_Excerpt_

More GCN layers in the model enable the process to explore wider neighborhoods for each vertex in the graph during inference. Fan et al. (2019) used only five neighbor aggregations which limit the information aggregated especially for big graphs. We use a deeper network with more neighbor aggregations on each stage, therefore helping the network explore a wider spectrum of neighbors. That helps the network have better performance even though the structure is way simpler.
To be able to have a deep network with many graph-convolutional blocks, progressive DropEdge along with skip connections is used. Each GCN block gets only part of the graph where a certain number of edges are removed randomly. Initial layers get fewer edges, while layers closer to the final output MLP get more context of the graph which helps the model explore the graph better.
Ablation Studies
To demonstrate the contribution of each part of the ABCDE approach, each part is evaluated in ablation studies. Parts of the approach are removed to demonstrate the performance changes on the real-world datasets.
From the experiments demonstrated in Table 5, it can be observed that each part’s contribution differs for different graph types. ABCDE with no DropEdge outperforms the proposed approach on the com-youtube and amazon graphs which are relatively small networks. Constant DropEdge of 0.2 outperforms all the rest on the Dblp graph which is larger than com-youtube and amazon but smaller than cit-Patents and com-lj. ABCDE with Progressive-DropEdge and skip connections is the best for the largest two graphs, namely cit-Patents and com-lj. Removing skip connections from the model drops the performance significantly in all the cases.
Dataset | No DropEdge | DropEdge = 0.2 | No skip connections | ABCDE |
---|---|---|---|---|
Top-1% | ||||
com-youtube | 78.5 | 77.8 | 66.5 | 77.1 |
amazon | 86.2 | 91.0 | 85.3 | 92.0 |
Dblp | 79.3 | 80.2 | 76.9 | 79.8 |
cit-Patents | 47.4 | 47.1 | 37.6 | 50.2 |
com-lj | 69.0 | 69.1 | 46.1 | 70.9 |
Top-5% | ||||
com-youtube | 76.2 | 75.1 | 65.2 | 75.1 |
amazon | 88.1 | 87.9 | 82.6 | 88.0 |
Dblp | 72.3 | 74.2 | 71.5 | 73.7 |
cit-Patents | 56.3 | 55.9 | 52.1 | 58.3 |
com-lj | 75.4 | 75.4 | 62.8 | 75.7 |
Top-10% | ||||
com-youtube | 78.1 | 77.1 | 67.5 | 77.6 |
amazon | 86.1 | 85.4 | 77.6 | 85.6 |
Dblp | 75.0 | 77.0 | 75.5 | 76.3 |
cit-Patents | 63.4 | 63.0 | 60.4 | 64.9 |
com-lj | 78.2 | 77.9 | 69.1 | 78.0 |
Kendall tau | ||||
com-youtube | 59.8 | 59.3 | 56.8 | 59.8 |
amazon | 77.3 | 77.5 | 70.9 | 77.7 |
Dblp | 73.5 | 73.9 | 73.9 | 73.7 |
cit-Patents | 73.2 | 72.8 | 71.1 | 73.5 |
com-lj | 71.5 | 70.9 | 65.8 | 71.8 |
As a lot of real-world graphs are very large, the final ABCDE approach is chosen to be the one leading to the best performance on the large networks.

_Material supplied_
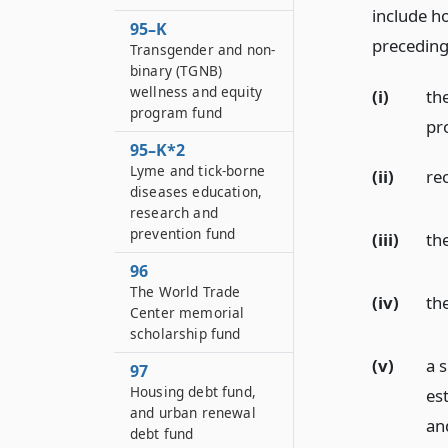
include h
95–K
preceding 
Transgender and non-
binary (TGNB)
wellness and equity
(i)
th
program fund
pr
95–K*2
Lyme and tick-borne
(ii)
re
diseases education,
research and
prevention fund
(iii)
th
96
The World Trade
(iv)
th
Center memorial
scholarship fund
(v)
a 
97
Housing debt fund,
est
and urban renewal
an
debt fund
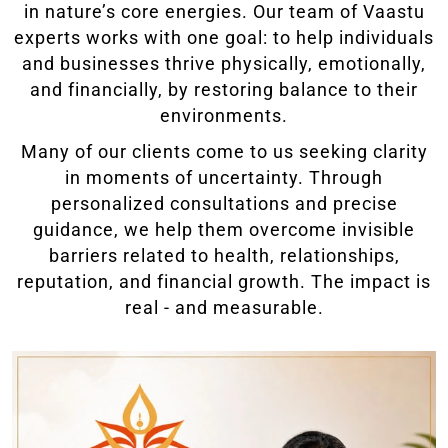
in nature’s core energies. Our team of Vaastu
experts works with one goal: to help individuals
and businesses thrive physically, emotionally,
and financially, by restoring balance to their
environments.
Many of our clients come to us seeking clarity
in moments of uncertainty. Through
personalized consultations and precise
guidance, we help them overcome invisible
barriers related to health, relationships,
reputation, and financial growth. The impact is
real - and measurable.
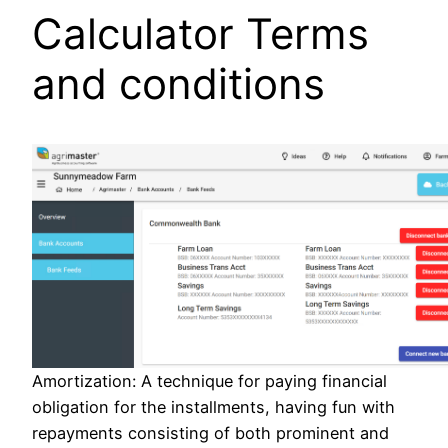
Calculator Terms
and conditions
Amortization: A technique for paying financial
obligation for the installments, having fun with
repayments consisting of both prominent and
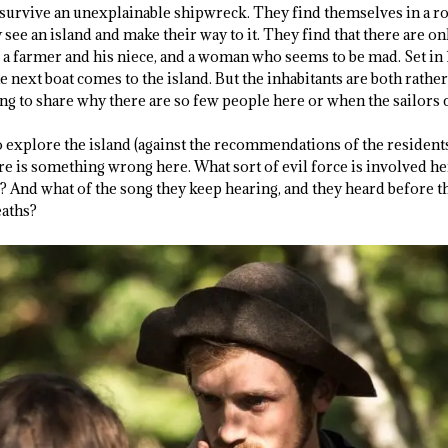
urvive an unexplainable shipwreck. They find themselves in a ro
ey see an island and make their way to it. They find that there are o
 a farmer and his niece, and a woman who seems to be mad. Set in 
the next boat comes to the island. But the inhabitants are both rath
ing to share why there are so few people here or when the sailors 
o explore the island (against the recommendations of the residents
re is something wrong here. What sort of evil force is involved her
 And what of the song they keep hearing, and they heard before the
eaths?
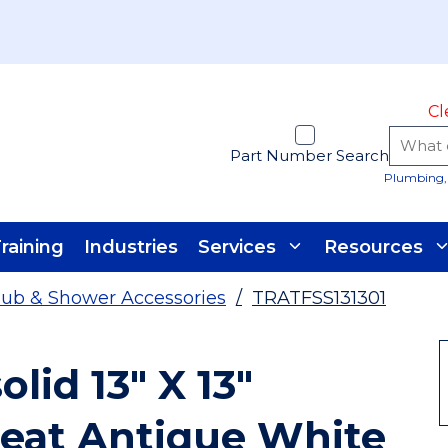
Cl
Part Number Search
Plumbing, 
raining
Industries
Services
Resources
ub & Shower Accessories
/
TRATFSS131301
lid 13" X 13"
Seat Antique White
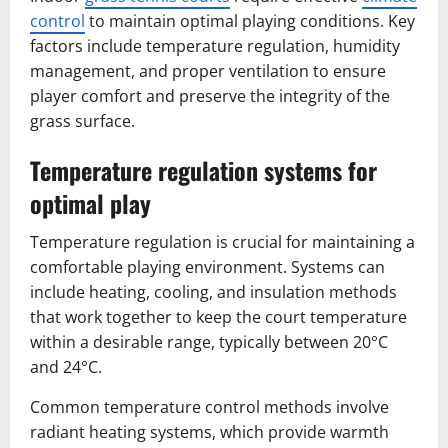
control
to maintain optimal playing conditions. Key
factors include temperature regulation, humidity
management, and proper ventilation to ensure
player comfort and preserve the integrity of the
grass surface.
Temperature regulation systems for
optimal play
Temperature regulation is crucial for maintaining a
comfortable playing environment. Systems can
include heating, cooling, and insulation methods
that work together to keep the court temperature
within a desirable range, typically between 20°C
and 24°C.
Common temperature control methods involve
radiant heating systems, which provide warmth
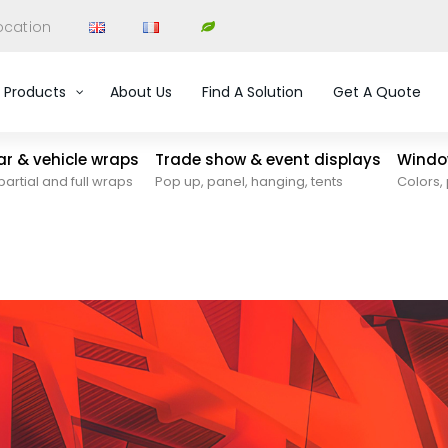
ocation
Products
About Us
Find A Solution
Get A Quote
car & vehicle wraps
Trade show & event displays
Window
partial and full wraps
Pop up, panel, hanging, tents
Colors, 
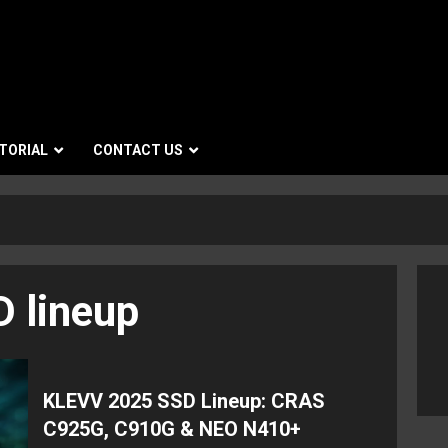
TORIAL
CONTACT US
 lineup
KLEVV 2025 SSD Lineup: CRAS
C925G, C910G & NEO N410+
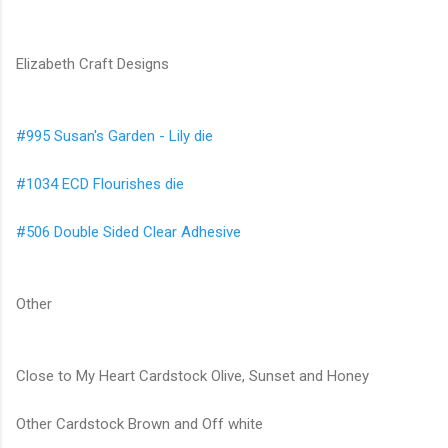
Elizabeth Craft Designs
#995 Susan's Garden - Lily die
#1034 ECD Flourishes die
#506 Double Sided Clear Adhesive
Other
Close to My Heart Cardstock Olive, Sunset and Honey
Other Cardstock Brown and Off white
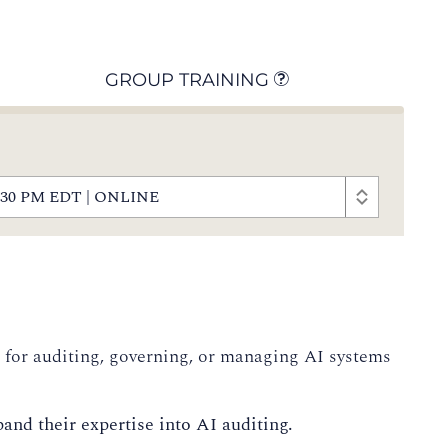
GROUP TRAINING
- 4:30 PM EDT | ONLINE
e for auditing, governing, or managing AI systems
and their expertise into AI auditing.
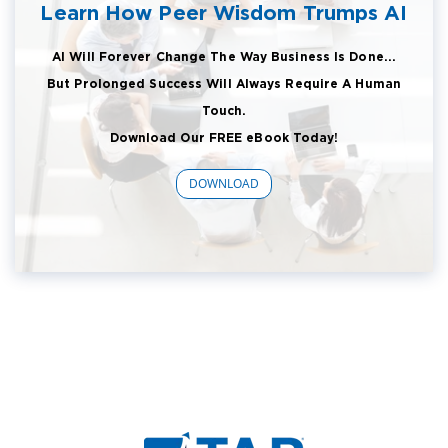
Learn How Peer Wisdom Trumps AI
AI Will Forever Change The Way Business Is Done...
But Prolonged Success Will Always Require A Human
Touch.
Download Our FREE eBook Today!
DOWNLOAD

_Questions_
a) Answer these from the ABCDE excerpt, one per line:
(i) How many neighbor aggregations did Fan et al. (2019) use?
(ii) Under progressive DropEdge, which layers get fewer edges?
(iii) Which DropEdge setting outperforms all the rest on the Dblp graph?
b) Please repeat the part of the ABCDE excerpt starting at "To be able to" and ending at "the graph better.", word for word.
The records are separate material, apart from the ABCDE excerpt.

_Numbered responses_
a)
(i) Five
(ii) The initial layers
(iii) Constant DropEdge of 0.2

b)
To be able to have a deep network with many graph-convolutional blocks, progressive DropEdge along with skip connections is used. Each GCN block gets only part of the graph where a certain number of edges are removed randomly. Initial layers get fewer edges, while layers closer to the final output MLP get more context of the graph which helps the model explore the graph better.